In the past year, the U.S. Court of Appeals for the Third Circuit has issued three precedential rulings laying down clear and strict limits on the recovery of attorney fees. While these kinds of rulings rarely draw attention, this trio of appellate decisions and the trial court rulings they affirm should because they are emphatic reminders that courts take their duty in reviewing fee petitions and awards just as seriously as they do in any other case. Practitioners and their clients should take heed.

The Cases

The first case we’ll discuss, Young v. Smith, 905 F.3d 229 (3d Cir. 2018), is perhaps the most glaring example of how a fee petition can go wrong. The appellant attorney in that case represented a group of students who brought a 42 U.S.C. Section 1988 civil rights suit against a school district and a teacher.

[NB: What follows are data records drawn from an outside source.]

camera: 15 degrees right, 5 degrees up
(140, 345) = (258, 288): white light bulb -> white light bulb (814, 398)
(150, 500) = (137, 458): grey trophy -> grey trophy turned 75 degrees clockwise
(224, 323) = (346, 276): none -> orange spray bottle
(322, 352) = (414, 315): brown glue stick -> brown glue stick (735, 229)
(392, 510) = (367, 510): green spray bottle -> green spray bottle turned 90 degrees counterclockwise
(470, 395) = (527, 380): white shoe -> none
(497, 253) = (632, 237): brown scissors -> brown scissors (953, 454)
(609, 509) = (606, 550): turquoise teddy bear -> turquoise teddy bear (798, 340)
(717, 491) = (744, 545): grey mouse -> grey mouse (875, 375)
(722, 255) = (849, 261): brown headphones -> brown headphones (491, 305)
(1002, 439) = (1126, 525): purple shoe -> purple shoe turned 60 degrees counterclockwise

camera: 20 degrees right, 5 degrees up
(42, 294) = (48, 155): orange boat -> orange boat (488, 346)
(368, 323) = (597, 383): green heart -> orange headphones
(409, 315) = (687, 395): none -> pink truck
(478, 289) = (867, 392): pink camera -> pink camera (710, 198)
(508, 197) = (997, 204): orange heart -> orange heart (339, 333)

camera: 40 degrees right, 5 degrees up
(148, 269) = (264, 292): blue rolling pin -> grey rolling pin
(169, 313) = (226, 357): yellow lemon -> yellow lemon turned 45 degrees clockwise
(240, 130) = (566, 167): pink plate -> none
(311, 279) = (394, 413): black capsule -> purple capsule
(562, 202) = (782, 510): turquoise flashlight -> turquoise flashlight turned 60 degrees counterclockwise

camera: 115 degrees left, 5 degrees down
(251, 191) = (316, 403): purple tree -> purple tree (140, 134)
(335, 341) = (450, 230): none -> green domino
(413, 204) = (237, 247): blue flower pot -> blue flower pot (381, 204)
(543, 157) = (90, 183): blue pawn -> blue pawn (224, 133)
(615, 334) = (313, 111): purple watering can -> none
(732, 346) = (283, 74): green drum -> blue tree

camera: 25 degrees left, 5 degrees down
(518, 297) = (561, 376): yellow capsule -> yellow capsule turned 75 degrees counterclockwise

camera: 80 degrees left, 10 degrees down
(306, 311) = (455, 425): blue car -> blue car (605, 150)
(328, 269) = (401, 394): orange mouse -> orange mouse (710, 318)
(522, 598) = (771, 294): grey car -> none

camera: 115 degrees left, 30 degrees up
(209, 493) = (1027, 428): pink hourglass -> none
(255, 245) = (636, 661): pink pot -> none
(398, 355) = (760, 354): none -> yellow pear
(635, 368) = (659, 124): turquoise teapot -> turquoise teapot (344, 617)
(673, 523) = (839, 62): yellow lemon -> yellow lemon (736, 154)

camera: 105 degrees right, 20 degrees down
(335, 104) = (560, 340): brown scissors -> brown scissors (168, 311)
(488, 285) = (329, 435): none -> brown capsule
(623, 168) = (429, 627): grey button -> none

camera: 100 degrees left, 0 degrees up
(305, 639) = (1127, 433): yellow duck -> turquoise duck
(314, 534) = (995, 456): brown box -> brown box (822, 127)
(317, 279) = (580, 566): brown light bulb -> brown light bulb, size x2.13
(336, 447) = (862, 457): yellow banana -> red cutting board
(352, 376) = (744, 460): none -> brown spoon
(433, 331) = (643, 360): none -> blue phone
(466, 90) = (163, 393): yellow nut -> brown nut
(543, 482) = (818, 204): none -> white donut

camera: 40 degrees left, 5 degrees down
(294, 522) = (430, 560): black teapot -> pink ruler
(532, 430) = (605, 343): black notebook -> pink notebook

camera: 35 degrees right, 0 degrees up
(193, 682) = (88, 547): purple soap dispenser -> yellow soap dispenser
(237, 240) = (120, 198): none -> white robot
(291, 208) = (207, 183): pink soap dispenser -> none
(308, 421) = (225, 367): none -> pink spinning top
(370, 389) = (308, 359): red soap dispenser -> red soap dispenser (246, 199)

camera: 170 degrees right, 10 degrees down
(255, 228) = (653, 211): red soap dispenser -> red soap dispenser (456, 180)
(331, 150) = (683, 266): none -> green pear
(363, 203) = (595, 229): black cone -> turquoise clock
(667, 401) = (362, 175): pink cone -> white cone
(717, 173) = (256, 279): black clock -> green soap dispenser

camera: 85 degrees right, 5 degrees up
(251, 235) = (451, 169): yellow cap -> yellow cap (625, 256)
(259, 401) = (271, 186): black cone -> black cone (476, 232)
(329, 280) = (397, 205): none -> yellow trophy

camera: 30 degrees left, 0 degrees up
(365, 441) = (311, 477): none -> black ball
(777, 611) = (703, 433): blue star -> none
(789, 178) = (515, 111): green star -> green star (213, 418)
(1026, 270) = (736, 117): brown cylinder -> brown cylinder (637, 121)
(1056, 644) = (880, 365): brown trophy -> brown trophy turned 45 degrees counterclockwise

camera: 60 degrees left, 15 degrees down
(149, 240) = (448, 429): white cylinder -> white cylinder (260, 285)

After two trials, the lone remaining defendant (the teacher) made an offer of judgment for $25,000, which the plaintiffs accepted, and the parties’ entered a settlement agreement allowing for “reasonable attorney fees and costs as to the claims against the teacher only.” Plaintiffs counsel proceeded to submit a petition seeking over $700,000 in fees and costs against the school district, which had won a complete defense verdict. Perhaps unsurprisingly, the district court thought the fee request excessive and issued a show cause order. Plaintiffs counsel responded with a 44-page, single-spaced, six- or eight-point font fee petition purporting to justify the request. That prompted, in the Third Circuit’s words, a “scathing 136-page opinion” from the district court denying all requested fees, levying a $25,000 sanction on the plaintiffs counsel, and referring counsel to the Pennsylvania Disciplinary Board.